L’homme est pervers et faux, décevante est la femme ;
Nulle sécurité n’est promise à ton cœur :
L’âme désenchaînée, enfin reste vainqueur !
Les yeux indifférents, le front impénétrable,
Passe oublieux et fier, sans regret misérable.
La parole est menteuse, et menteur le regard !
La trahison, railleuse et vaine, prend un fard ;
Mais c’est elle toujours, elle dans le sourire,
Elle dans la tristesse, elle dans le délire,
Elle dans les aveux, elle dans le serment.
Celui qui te caresse est celui-là qui ment !
Ne mêle dans ta vie aucune humaine vie,
Sinon tu sentirais bientôt ta paix ravie,
Et le regret fatal te dévorer un jour.
Ne crois pas à demain, ne crois pas à l’amour !

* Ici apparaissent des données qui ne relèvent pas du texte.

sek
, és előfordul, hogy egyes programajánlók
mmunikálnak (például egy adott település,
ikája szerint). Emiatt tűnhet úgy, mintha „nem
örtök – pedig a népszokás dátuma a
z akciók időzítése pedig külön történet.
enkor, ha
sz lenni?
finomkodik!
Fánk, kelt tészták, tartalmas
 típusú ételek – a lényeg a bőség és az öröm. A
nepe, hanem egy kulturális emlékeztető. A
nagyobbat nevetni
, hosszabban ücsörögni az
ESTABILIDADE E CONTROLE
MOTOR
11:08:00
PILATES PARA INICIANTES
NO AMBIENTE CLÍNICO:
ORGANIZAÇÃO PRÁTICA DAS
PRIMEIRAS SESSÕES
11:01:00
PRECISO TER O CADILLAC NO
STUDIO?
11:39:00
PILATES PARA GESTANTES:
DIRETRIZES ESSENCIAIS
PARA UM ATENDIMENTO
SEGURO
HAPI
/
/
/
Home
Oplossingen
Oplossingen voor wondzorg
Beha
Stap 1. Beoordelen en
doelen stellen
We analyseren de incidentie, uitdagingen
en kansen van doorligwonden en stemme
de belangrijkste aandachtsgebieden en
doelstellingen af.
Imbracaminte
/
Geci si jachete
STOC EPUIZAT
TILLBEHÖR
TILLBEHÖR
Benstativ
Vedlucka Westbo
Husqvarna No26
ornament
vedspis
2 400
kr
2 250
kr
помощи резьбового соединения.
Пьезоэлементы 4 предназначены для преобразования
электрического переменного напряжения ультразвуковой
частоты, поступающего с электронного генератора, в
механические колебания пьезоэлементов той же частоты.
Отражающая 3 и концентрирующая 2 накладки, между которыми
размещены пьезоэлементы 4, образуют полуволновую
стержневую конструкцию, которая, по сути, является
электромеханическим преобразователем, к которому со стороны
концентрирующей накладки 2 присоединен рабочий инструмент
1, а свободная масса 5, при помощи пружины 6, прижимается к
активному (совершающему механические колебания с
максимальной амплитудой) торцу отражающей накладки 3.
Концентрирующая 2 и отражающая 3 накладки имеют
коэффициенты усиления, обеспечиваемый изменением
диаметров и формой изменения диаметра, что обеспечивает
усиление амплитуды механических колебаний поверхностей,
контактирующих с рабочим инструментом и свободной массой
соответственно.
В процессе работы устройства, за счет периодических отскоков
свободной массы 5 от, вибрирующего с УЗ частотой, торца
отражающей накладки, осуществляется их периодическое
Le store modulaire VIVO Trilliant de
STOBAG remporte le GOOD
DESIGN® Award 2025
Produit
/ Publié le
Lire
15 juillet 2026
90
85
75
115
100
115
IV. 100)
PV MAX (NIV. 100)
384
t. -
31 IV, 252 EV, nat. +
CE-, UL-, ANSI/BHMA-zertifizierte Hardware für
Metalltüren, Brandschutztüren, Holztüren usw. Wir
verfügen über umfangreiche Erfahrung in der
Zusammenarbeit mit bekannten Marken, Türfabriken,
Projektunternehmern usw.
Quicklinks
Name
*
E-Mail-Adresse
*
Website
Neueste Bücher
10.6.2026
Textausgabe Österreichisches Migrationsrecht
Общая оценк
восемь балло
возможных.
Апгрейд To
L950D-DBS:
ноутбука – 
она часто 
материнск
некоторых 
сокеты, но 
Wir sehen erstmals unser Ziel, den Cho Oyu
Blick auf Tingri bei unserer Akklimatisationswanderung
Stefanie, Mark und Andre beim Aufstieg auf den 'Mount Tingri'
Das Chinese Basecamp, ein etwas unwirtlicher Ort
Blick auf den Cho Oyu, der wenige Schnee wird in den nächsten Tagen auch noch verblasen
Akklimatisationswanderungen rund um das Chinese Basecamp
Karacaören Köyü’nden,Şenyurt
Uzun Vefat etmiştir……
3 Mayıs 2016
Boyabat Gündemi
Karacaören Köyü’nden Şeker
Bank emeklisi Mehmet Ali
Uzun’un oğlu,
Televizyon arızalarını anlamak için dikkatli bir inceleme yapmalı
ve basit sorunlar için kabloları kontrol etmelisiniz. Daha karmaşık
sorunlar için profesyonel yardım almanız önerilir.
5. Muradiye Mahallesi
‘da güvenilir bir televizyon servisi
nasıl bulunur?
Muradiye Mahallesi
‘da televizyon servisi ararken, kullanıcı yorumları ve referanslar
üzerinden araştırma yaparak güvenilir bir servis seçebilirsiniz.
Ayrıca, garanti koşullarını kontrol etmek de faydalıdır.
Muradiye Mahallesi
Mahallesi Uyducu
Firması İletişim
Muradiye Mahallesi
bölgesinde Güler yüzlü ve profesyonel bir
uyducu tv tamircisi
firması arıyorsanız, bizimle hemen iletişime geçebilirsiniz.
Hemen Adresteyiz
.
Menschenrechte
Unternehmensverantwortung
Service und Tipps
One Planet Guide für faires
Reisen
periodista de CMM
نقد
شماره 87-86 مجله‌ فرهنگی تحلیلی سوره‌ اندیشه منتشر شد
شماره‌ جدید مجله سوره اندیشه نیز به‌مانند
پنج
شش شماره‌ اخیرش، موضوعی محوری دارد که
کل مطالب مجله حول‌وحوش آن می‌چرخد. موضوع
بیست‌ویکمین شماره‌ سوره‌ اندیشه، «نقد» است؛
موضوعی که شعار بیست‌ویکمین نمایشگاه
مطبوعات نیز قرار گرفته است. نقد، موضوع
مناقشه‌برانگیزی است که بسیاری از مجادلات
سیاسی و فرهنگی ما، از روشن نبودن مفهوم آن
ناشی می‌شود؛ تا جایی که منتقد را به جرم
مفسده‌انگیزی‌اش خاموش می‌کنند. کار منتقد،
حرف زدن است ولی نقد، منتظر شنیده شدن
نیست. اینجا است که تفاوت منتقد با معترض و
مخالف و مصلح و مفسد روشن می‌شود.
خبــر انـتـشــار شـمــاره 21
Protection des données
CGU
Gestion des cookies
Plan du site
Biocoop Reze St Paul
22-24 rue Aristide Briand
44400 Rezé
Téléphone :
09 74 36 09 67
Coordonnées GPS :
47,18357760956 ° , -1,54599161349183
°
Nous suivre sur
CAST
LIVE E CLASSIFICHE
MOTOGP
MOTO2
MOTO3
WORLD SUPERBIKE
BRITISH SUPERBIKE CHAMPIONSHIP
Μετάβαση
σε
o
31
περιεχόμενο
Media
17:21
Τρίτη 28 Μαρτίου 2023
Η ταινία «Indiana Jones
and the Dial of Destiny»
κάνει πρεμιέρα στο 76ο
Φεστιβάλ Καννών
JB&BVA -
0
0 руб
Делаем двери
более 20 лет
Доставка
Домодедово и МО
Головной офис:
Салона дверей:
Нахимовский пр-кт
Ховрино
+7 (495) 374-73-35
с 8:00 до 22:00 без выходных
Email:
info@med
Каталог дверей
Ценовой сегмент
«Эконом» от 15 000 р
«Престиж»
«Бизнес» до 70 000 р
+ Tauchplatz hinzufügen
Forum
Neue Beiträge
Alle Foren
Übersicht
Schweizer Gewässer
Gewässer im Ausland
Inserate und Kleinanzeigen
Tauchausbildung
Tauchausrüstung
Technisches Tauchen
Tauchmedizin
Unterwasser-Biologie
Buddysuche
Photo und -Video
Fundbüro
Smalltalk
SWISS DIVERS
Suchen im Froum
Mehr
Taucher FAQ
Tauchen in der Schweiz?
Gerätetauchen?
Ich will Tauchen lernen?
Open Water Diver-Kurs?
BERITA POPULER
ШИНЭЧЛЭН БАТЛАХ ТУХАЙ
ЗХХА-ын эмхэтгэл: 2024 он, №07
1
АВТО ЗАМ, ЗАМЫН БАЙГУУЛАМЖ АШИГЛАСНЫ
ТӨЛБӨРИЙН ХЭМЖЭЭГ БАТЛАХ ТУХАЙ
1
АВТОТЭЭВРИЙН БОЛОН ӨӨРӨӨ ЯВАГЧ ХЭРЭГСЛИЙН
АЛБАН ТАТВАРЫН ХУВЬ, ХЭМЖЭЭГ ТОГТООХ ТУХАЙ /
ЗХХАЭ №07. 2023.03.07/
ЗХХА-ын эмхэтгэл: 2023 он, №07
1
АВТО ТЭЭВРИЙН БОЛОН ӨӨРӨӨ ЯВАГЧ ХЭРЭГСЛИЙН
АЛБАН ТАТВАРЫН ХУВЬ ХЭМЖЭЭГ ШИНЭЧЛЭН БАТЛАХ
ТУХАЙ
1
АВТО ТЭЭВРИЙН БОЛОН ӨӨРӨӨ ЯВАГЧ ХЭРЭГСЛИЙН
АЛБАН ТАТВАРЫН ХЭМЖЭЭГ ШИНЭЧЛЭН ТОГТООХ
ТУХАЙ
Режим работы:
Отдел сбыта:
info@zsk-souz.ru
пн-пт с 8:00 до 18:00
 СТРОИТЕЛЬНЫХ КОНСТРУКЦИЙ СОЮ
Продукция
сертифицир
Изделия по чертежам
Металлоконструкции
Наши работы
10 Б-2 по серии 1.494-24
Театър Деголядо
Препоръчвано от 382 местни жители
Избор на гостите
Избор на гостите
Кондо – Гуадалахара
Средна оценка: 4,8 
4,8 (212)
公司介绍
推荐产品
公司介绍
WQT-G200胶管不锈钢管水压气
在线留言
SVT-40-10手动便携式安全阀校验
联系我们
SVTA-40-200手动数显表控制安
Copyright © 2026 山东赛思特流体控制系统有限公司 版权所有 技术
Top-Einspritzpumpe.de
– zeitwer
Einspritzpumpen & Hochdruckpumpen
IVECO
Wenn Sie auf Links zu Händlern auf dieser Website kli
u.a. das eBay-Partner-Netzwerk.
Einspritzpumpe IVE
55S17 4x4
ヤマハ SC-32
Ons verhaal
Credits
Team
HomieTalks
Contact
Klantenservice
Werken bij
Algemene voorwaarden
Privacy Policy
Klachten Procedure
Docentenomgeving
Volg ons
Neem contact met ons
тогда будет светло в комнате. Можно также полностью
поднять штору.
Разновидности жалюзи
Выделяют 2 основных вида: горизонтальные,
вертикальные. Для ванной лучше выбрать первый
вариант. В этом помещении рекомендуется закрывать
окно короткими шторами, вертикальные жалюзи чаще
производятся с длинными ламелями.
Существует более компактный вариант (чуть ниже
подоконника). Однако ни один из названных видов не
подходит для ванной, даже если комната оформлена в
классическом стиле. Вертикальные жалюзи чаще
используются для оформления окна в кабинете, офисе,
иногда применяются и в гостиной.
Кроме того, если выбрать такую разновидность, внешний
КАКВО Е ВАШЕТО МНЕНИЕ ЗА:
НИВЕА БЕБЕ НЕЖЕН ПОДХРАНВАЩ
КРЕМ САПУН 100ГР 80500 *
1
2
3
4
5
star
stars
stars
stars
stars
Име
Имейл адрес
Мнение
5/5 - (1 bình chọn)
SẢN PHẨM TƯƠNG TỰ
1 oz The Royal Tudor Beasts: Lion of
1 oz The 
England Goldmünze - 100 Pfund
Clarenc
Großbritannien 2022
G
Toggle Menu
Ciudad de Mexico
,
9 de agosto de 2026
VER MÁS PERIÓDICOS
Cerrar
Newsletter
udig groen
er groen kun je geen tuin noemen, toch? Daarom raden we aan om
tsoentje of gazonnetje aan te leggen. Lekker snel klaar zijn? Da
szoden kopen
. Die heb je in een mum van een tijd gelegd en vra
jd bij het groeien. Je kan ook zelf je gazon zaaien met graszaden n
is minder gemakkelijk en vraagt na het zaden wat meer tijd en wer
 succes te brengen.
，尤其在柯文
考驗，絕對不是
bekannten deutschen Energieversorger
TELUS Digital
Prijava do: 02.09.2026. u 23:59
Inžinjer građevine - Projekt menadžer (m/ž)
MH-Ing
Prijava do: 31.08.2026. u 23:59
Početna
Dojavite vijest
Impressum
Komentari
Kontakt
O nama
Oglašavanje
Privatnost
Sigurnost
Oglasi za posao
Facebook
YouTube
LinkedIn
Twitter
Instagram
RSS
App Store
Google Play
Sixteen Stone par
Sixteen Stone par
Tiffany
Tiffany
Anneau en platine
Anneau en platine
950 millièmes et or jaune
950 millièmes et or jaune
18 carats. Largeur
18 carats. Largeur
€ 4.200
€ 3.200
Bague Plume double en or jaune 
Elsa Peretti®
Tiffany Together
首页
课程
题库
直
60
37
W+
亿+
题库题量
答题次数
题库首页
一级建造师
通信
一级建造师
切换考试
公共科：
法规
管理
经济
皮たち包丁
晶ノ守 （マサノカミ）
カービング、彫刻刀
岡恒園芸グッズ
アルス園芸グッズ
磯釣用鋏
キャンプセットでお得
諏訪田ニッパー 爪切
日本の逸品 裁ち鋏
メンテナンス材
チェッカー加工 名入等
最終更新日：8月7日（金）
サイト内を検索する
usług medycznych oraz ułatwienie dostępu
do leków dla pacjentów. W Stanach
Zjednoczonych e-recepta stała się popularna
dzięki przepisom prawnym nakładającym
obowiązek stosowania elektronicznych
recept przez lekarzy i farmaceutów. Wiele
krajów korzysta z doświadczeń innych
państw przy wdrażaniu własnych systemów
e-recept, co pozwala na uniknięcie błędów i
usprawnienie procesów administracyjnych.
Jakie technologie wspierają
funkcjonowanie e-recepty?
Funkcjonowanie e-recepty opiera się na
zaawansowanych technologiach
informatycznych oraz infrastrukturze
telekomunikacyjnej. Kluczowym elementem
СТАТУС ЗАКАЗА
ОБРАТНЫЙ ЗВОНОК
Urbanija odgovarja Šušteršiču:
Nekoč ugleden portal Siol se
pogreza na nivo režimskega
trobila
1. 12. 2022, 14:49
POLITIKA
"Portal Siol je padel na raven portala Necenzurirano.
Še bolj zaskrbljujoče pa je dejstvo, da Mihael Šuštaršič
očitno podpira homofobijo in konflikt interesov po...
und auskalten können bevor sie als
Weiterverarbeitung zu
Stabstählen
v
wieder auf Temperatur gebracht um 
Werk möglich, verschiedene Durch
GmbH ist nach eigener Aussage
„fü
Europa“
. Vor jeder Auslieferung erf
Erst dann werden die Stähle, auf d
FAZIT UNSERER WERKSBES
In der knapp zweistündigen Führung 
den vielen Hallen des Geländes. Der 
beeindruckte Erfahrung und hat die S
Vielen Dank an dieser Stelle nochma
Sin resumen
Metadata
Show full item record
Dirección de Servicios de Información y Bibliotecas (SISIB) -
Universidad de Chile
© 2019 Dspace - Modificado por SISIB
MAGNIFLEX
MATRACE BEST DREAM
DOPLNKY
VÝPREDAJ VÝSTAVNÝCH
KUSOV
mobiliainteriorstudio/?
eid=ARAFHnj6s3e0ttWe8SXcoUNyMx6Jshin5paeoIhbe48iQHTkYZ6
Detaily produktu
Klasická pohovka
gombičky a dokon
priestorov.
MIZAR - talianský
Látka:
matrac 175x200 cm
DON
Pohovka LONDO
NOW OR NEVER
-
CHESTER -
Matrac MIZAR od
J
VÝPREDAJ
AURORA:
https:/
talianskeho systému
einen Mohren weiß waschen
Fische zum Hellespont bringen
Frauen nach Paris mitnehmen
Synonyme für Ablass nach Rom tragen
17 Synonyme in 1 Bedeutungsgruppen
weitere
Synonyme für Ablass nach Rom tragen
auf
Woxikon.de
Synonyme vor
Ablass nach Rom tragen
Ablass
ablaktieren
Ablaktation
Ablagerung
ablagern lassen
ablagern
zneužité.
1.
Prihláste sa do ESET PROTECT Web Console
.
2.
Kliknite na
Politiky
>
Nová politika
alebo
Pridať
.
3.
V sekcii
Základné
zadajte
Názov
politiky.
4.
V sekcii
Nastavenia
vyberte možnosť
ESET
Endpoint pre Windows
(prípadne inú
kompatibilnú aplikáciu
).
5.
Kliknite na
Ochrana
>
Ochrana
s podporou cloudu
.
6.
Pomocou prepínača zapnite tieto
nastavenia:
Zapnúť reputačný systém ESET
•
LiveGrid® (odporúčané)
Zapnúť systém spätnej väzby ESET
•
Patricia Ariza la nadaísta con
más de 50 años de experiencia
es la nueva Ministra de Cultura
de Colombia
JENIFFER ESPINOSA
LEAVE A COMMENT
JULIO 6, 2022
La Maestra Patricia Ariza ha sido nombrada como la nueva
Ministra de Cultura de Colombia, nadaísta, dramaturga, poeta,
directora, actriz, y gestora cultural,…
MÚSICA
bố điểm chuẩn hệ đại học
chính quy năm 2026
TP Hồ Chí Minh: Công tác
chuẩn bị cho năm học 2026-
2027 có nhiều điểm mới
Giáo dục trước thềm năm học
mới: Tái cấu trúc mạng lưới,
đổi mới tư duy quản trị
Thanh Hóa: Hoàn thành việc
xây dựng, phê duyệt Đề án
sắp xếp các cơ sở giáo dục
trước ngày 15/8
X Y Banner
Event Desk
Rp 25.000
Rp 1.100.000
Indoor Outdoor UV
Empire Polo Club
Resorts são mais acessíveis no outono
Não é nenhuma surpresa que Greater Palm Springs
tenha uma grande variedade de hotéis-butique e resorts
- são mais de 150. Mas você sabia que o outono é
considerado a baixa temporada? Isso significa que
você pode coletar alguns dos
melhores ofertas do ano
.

L’amour ! cette implacable et poignante ironie
D’où vient l’amer dédain et l’amère agonie !
Ne crois pas à l’amour ! l’amour n’existe pas ;
Si ton cœur veut crier, tu lui résisteras.
Il vaut mieux l’étouffer que le livrer en proie
Au désabusement qui nous brise et nous broie.
Misanthrope et sauvage, éloigne-toi du bruit ;
Recherche le silence et recherche la nuit :
Plus loin sont les cités où l’homme vain fourmille,
Plus près on est de Dieu, le père de famille.
Le monde alors s’efface, imperceptible aux yeux,
Et dans l’immensité se déroulent les cieux.
En arrière est la vie, un jour pur se dégage ;
La mort y vient sereine et comme un double gage
De lumière et de foi, d’espérance et d’oubli :
L’Éternité se lève, et tout est accompli.